Perhaps the most famous gospel song of all times tells this story - Amazing grace, how sweet the sound that saved a wretch like me. I once was lost but now am found - was blind but now I see. That is a story - a story of a person who, without the truth of the gospel of grace, would not be who they are now writing those words. Positive change in one person’s life means that similar change is possible in someone else’s - weight loss companies bank off of that very idea - that’s why they show before and after photos. The before photos are not flattering, and the person always looks defeated. But the after photo is like a completely different person - that is how we tell our story.

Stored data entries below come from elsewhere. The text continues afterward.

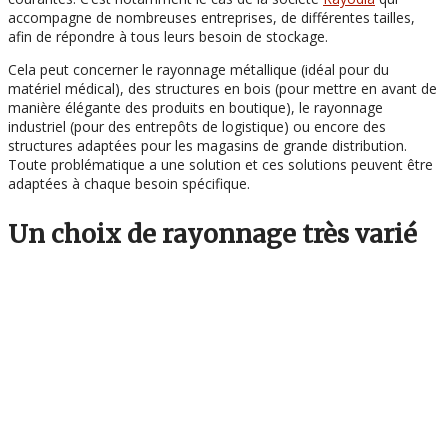
accompagne de nombreuses entreprises, de différentes tailles,
afin de répondre à tous leurs besoin de stockage.
Cela peut concerner le rayonnage métallique (idéal pour du
matériel médical), des structures en bois (pour mettre en avant de
manière élégante des produits en boutique), le rayonnage
industriel (pour des entrepôts de logistique) ou encore des
structures adaptées pour les magasins de grande distribution.
Toute problématique a une solution et ces solutions peuvent être
adaptées à chaque besoin spécifique.
Un choix de rayonnage très varié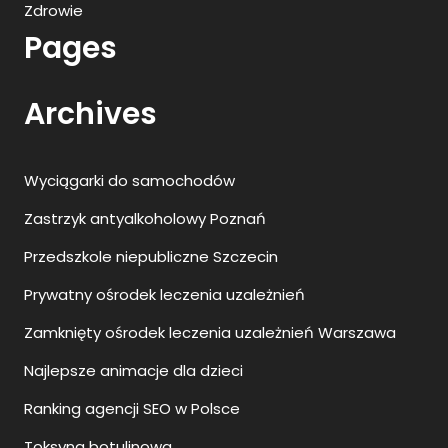
Zdrowie
Pages
Archives
Wyciągarki do samochodów
Zastrzyk antyalkoholowy Poznań
Przedszkole niepubliczne Szczecin
Prywatny ośrodek leczenia uzależnień
Zamknięty ośrodek leczenia uzależnień Warszawa
Najlepsze animacje dla dzieci
Ranking agencji SEO w Polsce
Toksyna botulinowa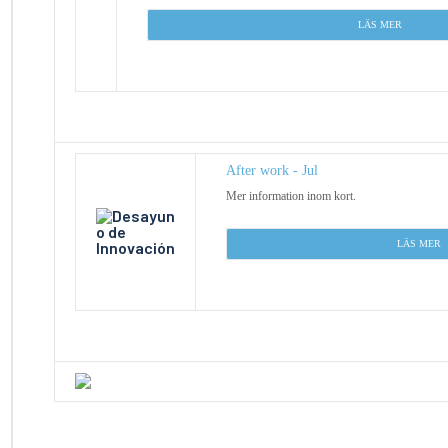
LÄS MER
After work - Jul
Mer information inom kort.
L
ÄS MER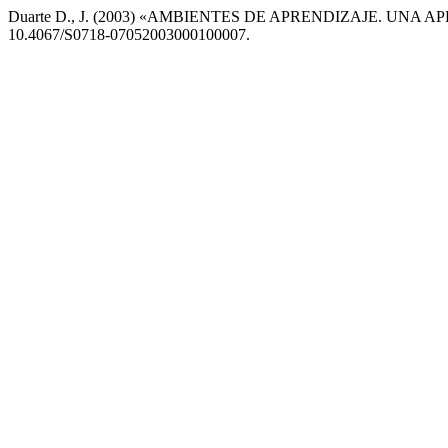
Duarte D., J. (2003) «AMBIENTES DE APRENDIZAJE. UN
10.4067/S0718-07052003000100007.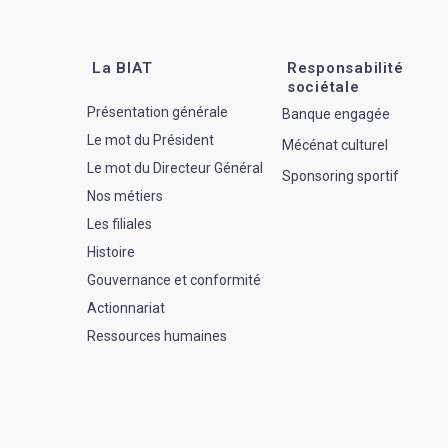
La BIAT
Responsabilité
sociétale
Présentation générale
Banque engagée
Le mot du Président
Mécénat culturel
Le mot du Directeur Général
Sponsoring sportif
Nos métiers
Les filiales
Histoire
Gouvernance et conformité
Actionnariat
Ressources humaines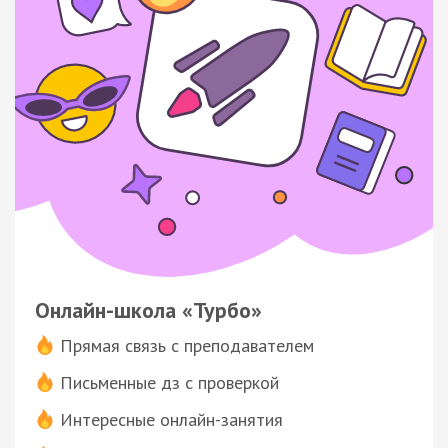
Онлайн-школа «Турбо»
Прямая связь с преподавателем
Письменные дз с проверкой
Интересные онлайн-занятия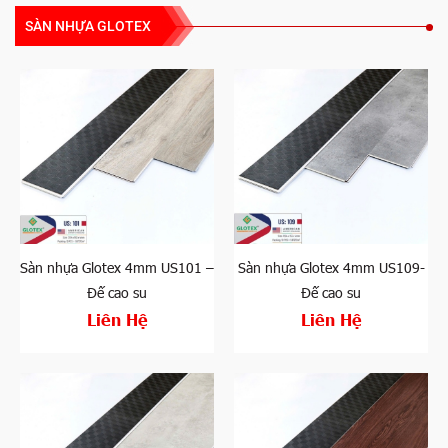
SÀN NHỰA GLOTEX
Sàn nhựa Glotex 4mm US101 –
Sàn nhựa Glotex 4mm US109-
Đế cao su
Đế cao su
Liên Hệ
Liên Hệ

Our job as evangelists is clear - we are to live as reflections of Christ’s image. That means that our evangelical efforts are in every part of our lives. We talk with people, going in with the understanding that all of us need Jesus, and we work to that end by connecting with people so that we can share - the gospel call wrapped up in our own story. In this way we proclaim, we witness, and we make His name famous.

This is a worthy job that does far more in this life than we realize.

Isaiah 61:1-3 reads “The Spirit of the Lord God is upon me, because the Lord has anointed me to bring good news to the poor; he has sent me to bind up the brokenhearted, to proclaim liberty to the captives, and the opening of the prison to those who are bound; to proclaim the year of the Lord's favor, and the day of vengeance of our God; to comfort all who mourn; to grant to those who mourn in Zion— to give them a beautiful headdress instead of ashes, the oil of gladness instead of mourning, the garment of praise instead of a faint spirit; that they may be called oaks of righteousness, the planting of the Lord, that he may be glorified.”